Pero estaba hablando de la frivolidad. De la frivolidad de Pablo Iglesias o de la frivolidad de Rajoy. Los más cursis incluso emplean la acepción francesa frivolité, como si esto fuera una costumbre tóxica importada del país vecino, algo chungo. Y de la frivolidad como corriente de pensamiento. Lo que oyen. Lleva siglos esto. Se conservan documentos incunables del Antiguo Egipto o del Imperio Romano donde los ancianos dan por perdidas a las generaciones más jóvenes. Ay, los jóvenes, la juventud, así, dicho con desprecio, como si con 18 años nosotros ya coleccionáramos licenciaturas en Oxford y en La Sorbona.

Esta semana, en Alicante se ha demonizado, una vez más, a los jóvenes, muchos de ellos menores, que aprovechan cada año la romería de Santa Faz para acudir en masa a las playas, beber alcohol y dejar nuestro principal valor turístico hecho una mierda. Yo también los demonizo, evidentemente, por la osadía de tener 16 ó 17 años y echarse al cuerpo alcohol del malo de forma desmedida y por acabar convirtiendo la playa en un estercolero. Pero demonizo sobre todo a los padres y madres que se rasgan las vestiduras al ver las imágenes de un joven vomitando o confundiendo la Playa de San Juan con un vertedero.

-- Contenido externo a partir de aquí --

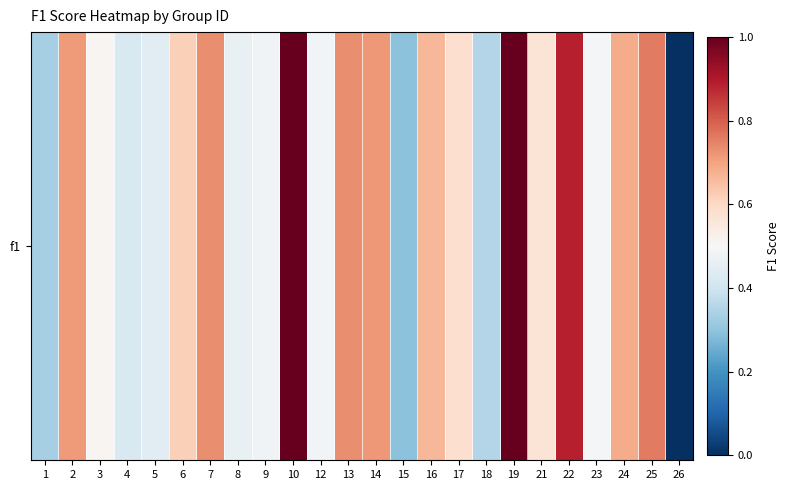

Between 23 and 26, which is larger?

23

Parece poco probable que esos mismos adultos ofendidos por el macrobotellón en el que por supuesto sus hijos no participaron (fueron otros, pero los suyos no, los suyos nunca), pensaran, decía, que cuando sus retoños adolescentes abandonaron la casa el día de la Peregrina era con intención de proclamar en el caserío lo propio de Faz Divina, Misericordia.

Como siempre, «el problema de los jóvenes» es una cuestión educacional, que nada tiene que ver con la enseñanza pública o concertada, sino con lo que ocurre en casa. El adulto que condena el macrobotellón es a menudo el mismo que invita a comer los domingos en casa y en la sobremesa exhibe en la terraza toda la colección de su botellero, incluido aquel ron jamaicano que no había abierto hasta ahora. El mismo adulto que, probablemente, recuerda sus tiempos del cole, cuando aguardaba a que el camarero del bar le sirviera el donut mientras observaba a un señor mayor echarse al coleto una copa de aguardiente o de Carlos III antes de las ocho de la mañana.

Volvemos, por tanto, a frivolizar con un asunto muy serio. Si seremos frívolos que no había pasado una semana de los terribles atentados de Bruselas cuando nos despertamos una mañana con el secuestro de un avión egipcio y al poco de acabar felizmente el suceso comenzaron a circular imágenes de un pasajero y una azafata posando sonrientes junto al secuestrador. No sabemos las circunstancias exactas en que se tomaron las fotografías, pero a la mayoría se nos heló la sangre por lo surrealista del gesto. La noticia ya no era el secuestro, sino el posado, que las agencias definieron como un selfie y la madre del pasajero se apresuró a corregir: «Eso no es un selfie, un selfie es cuando se la hace uno mismo». Y esa fue toda su valoración.

¿Nos importa realmente quién forme Gobierno en España?